PURPOSE: To assess the usefulness of software analysis using dynamic-ventilation CT for localized pleural adhesion (LPA). MATERIALS AND METHODS: Fifty-one patients scheduled to undergo surgery underwent both dynamic-ventilation CT and static chest CT as preoperative assessments. Five observers independently evaluated the presence and severity of LPA on a three-point scale (non, mild, and severe LPA) for 9 pleural regions (upper, middle, and lower pleural aspects on ventral, lateral, and dorsal areas) on the chest CT by three different methods by observing images from: static high-resolution CT (static image); dynamic-ventilation CT (movie image), and dynamic-ventilation CT while referring to the adhesion map (movie image with color map), which was created using research software to visualize movement differences between the lung surface and chest wall. The presence and severity of LPA was confirmed by intraoperative thoracoscopic findings. Parameters of diagnostic accuracy for LPA presence and severity were assessed among the three methods using Wilcoxon signed rank test in total and for each of the three pleural aspects. RESULTS: Mild and severe LPA were confirmed in 14 and 8 patients. Movie image with color map had higher sensitivity (56.9 ± 10.7 %) and negative predictive value (NPV) (91.4 ± 1.7 %) in LPA detection than both movie image and static image.

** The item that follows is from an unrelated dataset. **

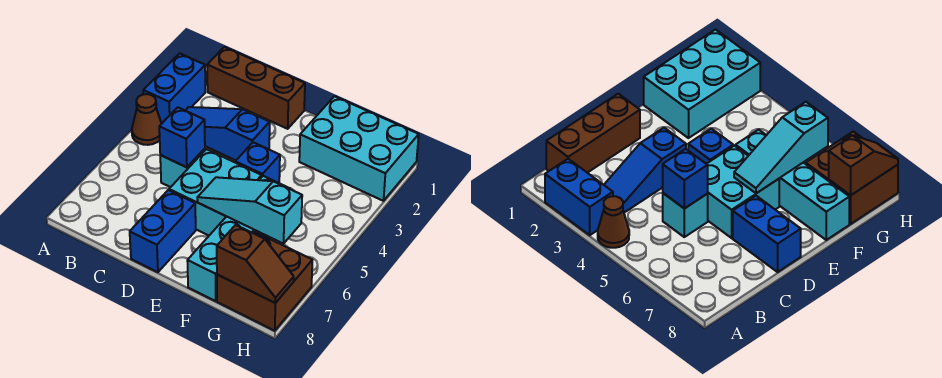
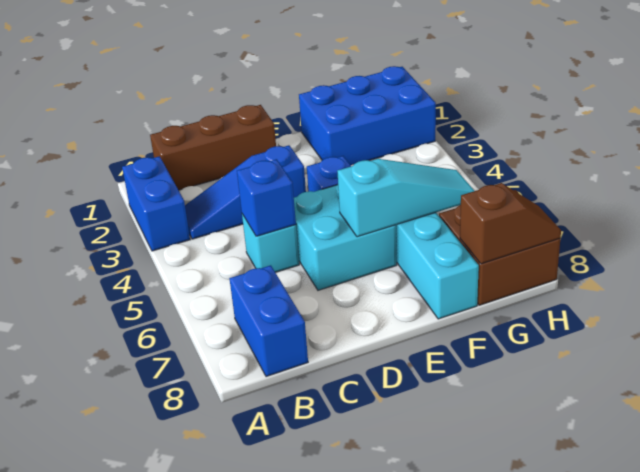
brown 1x1 cone [132,94,161,145] -> none
blue 1x2 brick [130,190,196,272] -> blue 1x2 brick moved to [229,265,308,377]
cyan 1x3 slope [197,177,302,244] -> cyan 1x3 slope turned to [337,159,474,237]
cyan 2x3 brick [299,96,419,201] -> blue 2x3 brick [299,66,436,165]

Additionally, for severe LPA, detection sensitivity was the highest with movie image with color map (82.5 ± 6.1 %), followed by movie image (58.8 ± 17.0 %) and static image (38.8 ± 13.9 %). For LPA severity, movie image with color map was similar to movie image and superior to static image in accuracy as well as underestimation and overestimation, with a mean value of 80.2 %. CONCLUSION: Software-assisted dynamic-ventilation CT may be a useful novel imaging approach to improve the detection performance of LPA.